Sage Kanad is believed to have lived around the 2nd century BC.
Nishank, the Bharatiya Janata Party (BJP) MP from Haridwar, also seconded Prime Minister Narendra Modi’s citing of plastic surgery and genetic science with reference to Lord Ganesha getting an elephant trunk and birth of Karna.
“People are raising questions on Modiji’s comments on Ganesha’s surgery. It was actually a surgery. The science available to us is not available elsewhere in the world… science or knowledge to transplant a severed head existed only in India.”
Nishank also batted for astrology, saying it is the topmost science in the world. He said our ancient astrologers dwarfed all other sciences.

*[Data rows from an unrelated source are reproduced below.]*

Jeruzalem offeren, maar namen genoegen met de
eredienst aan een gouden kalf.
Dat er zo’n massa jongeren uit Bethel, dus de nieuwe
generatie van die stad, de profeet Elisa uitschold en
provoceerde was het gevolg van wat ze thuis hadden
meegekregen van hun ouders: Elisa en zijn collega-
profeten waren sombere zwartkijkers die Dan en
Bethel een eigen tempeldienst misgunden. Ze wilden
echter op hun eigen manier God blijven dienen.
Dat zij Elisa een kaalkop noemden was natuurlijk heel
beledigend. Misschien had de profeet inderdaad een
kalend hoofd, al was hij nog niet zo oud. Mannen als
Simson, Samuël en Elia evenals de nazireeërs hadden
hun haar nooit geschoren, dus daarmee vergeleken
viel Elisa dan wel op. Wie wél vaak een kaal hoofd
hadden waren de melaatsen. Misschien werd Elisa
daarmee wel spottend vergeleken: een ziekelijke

The Haridwar MP’s comments triggered a protest from Left members even as he said there should be a “proper discussion on it and it should get the respect it deserves”.
Nishank’s comments are in line with a series of assertions doing the rounds of late; the most notable being from retired school headmaster Dinanath Batra who got American academic Wendy Doniger’s book on Hinduism pulped on the grounds that it insulted Hindus.
Batra has written books as well. Earlier this year, the Gujarat government mandated some of them as supplementary reading for its primary and secondary students.
From preaching about ancient India’s gurukul style of learning, redrawing the Indian map to include other countries to interpreting history through stories about rishi-munis (sages and seers), dev-daanav (deities and demons) and “heroes” of pre-Independence India, these books try to conform to “Bharatiya sanskriti” (Indian culture).